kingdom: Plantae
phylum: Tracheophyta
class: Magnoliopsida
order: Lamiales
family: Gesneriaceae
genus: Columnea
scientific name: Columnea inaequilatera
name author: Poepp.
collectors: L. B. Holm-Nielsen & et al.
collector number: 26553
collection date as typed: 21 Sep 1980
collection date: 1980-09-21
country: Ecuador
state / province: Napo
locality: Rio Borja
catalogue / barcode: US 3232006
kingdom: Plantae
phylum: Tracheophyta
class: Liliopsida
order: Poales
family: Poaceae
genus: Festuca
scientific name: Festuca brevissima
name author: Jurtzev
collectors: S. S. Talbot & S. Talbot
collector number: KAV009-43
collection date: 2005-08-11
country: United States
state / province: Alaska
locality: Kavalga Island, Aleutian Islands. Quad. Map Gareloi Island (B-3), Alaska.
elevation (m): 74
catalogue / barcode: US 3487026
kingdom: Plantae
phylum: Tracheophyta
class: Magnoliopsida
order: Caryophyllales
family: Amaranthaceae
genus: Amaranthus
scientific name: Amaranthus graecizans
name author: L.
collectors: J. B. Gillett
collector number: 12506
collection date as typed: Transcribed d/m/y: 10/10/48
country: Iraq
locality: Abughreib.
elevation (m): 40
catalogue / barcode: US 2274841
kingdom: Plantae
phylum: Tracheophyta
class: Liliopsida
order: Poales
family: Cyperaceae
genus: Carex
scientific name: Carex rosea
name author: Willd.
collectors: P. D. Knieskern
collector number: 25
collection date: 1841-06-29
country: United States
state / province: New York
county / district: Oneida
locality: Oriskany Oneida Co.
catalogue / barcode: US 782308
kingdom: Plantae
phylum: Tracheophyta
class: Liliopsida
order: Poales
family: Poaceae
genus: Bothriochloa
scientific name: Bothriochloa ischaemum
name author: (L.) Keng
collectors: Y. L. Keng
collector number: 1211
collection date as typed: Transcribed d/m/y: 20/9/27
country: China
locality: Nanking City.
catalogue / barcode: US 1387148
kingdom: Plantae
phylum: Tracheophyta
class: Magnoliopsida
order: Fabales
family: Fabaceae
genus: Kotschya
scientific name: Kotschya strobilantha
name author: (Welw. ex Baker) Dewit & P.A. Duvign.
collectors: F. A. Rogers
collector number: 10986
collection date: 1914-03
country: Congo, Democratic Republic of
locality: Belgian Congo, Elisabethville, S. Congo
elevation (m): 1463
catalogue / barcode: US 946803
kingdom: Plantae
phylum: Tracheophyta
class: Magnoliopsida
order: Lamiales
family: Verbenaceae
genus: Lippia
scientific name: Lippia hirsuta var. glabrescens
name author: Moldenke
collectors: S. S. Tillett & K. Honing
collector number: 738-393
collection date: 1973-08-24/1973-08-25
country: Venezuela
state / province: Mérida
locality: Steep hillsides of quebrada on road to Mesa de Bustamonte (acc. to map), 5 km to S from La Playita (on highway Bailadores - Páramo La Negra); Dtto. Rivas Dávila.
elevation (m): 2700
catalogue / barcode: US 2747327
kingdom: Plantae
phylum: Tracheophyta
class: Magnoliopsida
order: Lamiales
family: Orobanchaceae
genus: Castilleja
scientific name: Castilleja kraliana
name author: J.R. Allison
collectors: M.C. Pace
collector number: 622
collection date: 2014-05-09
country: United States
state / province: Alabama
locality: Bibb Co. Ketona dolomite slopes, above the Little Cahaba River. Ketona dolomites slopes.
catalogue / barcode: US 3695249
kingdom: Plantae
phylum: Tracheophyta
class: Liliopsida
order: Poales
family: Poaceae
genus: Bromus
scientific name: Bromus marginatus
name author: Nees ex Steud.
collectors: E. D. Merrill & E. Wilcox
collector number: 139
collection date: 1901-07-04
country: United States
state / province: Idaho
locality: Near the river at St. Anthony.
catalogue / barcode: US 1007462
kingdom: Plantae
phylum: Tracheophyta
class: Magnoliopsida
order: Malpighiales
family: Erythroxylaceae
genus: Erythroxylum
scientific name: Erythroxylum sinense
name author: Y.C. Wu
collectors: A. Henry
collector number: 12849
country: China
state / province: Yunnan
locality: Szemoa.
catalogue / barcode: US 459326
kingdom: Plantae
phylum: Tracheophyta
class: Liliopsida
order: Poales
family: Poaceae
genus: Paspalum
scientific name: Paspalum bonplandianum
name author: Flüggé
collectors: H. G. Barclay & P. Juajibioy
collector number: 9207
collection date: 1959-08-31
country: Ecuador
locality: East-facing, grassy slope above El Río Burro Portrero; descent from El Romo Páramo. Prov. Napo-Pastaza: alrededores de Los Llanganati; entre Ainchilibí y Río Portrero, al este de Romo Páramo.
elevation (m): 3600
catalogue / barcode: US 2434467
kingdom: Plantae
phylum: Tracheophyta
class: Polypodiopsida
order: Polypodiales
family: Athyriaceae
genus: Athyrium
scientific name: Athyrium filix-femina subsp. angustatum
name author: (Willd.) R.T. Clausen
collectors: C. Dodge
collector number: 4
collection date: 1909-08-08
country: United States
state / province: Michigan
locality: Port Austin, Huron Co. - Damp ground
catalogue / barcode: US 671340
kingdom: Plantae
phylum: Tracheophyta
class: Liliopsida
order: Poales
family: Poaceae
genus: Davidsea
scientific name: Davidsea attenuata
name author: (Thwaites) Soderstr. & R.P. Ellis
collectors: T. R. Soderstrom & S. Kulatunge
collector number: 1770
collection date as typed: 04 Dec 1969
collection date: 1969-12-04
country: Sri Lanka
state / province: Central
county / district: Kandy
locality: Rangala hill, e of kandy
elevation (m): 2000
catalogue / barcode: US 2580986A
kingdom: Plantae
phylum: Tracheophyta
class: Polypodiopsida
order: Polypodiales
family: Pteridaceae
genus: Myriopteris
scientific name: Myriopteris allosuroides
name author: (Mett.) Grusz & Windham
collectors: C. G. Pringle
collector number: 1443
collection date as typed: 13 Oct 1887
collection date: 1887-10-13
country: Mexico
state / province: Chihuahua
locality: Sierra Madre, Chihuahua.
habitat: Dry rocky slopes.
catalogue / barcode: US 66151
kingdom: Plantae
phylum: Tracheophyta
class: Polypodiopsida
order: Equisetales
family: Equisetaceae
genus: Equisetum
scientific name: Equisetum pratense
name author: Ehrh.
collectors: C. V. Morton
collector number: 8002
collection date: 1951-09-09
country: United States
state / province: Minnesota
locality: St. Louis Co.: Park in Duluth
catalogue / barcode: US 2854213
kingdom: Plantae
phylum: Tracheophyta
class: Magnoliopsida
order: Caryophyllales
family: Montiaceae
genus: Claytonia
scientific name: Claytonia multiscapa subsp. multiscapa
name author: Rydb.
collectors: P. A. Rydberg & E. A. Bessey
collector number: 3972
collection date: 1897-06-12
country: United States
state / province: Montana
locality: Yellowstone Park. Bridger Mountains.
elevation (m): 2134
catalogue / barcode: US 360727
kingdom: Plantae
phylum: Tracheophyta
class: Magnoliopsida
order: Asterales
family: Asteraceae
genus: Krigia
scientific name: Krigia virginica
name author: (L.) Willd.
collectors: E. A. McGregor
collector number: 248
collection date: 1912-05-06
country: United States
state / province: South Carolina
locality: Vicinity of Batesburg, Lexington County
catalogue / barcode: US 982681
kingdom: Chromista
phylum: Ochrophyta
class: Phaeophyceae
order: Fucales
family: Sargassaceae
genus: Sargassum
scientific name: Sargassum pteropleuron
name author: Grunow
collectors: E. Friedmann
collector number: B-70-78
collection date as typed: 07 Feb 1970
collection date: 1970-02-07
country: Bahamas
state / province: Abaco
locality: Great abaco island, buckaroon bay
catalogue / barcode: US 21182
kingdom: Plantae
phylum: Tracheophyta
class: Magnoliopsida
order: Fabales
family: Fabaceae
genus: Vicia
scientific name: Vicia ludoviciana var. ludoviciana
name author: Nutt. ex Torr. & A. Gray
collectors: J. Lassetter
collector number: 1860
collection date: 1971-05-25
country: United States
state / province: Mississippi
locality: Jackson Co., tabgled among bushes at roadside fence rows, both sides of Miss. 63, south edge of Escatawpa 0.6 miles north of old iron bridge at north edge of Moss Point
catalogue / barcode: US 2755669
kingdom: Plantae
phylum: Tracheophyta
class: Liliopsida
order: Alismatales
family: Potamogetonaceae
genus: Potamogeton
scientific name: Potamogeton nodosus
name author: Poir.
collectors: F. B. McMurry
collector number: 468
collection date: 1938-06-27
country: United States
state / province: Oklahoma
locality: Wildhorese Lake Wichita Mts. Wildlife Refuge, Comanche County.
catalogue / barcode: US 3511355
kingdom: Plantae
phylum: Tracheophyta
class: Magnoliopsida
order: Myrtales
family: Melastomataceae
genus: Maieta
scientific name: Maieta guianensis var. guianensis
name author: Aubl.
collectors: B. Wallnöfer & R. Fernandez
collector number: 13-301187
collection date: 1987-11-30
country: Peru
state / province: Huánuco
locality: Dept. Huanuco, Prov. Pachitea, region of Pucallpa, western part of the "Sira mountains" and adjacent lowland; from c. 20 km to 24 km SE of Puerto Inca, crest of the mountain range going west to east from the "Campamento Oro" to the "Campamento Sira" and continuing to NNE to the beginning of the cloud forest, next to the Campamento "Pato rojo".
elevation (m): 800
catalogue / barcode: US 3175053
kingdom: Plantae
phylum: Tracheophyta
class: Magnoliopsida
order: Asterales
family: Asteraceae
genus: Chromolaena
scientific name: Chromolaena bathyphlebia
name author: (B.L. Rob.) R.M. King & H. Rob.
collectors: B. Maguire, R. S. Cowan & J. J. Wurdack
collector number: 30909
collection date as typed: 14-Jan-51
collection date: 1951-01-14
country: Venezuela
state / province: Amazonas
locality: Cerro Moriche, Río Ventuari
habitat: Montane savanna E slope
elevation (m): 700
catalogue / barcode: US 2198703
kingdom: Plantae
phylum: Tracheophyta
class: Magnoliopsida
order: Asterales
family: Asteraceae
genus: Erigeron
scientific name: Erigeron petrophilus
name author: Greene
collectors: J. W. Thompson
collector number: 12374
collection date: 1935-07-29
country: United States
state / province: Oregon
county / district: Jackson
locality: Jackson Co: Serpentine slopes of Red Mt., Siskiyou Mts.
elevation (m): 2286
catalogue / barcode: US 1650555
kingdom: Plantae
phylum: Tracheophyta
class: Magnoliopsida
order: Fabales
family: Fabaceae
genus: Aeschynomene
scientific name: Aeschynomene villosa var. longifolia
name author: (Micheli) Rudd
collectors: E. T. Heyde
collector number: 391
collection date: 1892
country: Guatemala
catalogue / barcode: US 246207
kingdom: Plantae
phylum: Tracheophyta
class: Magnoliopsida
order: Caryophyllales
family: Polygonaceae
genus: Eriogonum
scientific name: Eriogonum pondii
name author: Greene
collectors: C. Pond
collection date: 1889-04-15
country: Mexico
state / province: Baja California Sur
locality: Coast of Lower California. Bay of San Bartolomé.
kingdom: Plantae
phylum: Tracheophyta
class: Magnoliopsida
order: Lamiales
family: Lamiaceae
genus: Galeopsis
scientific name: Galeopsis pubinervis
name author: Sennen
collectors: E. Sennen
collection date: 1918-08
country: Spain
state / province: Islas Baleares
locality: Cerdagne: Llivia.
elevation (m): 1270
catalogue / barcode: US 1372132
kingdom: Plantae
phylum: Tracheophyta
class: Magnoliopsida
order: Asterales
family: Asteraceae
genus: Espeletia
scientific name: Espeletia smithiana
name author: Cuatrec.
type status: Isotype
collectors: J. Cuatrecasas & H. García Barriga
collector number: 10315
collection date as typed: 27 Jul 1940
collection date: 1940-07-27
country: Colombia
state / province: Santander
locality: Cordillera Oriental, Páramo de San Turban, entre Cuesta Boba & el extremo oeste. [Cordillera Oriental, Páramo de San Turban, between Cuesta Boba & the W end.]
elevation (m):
:::
Copy the records word for word from the start through the line containing "scientific name: Amaranthus graecizans", inclusive.

**Task output**
kingdom: Plantae
phylum: Tracheophyta
class: Magnoliopsida
order: Lamiales
family: Gesneriaceae
genus: Columnea
scientific name: Columnea inaequilatera
name author: Poepp.
collectors: L. B. Holm-Nielsen & et al.
collector number: 26553
collection date as typed: 21 Sep 1980
collection date: 1980-09-21
country: Ecuador
state / province: Napo
locality: Rio Borja
catalogue / barcode: US 3232006
kingdom: Plantae
phylum: Tracheophyta
class: Liliopsida
order: Poales
family: Poaceae
genus: Festuca
scientific name: Festuca brevissima
name author: Jurtzev
collectors: S. S. Talbot & S. Talbot
collector number: KAV009-43
collection date: 2005-08-11
country: United States
state / province: Alaska
locality: Kavalga Island, Aleutian Islands. Quad. Map Gareloi Island (B-3), Alaska.
elevation (m): 74
catalogue / barcode: US 3487026
kingdom: Plantae
phylum: Tracheophyta
class: Magnoliopsida
order: Caryophyllales
family: Amaranthaceae
genus: Amaranthus
scientific name: Amaranthus graecizans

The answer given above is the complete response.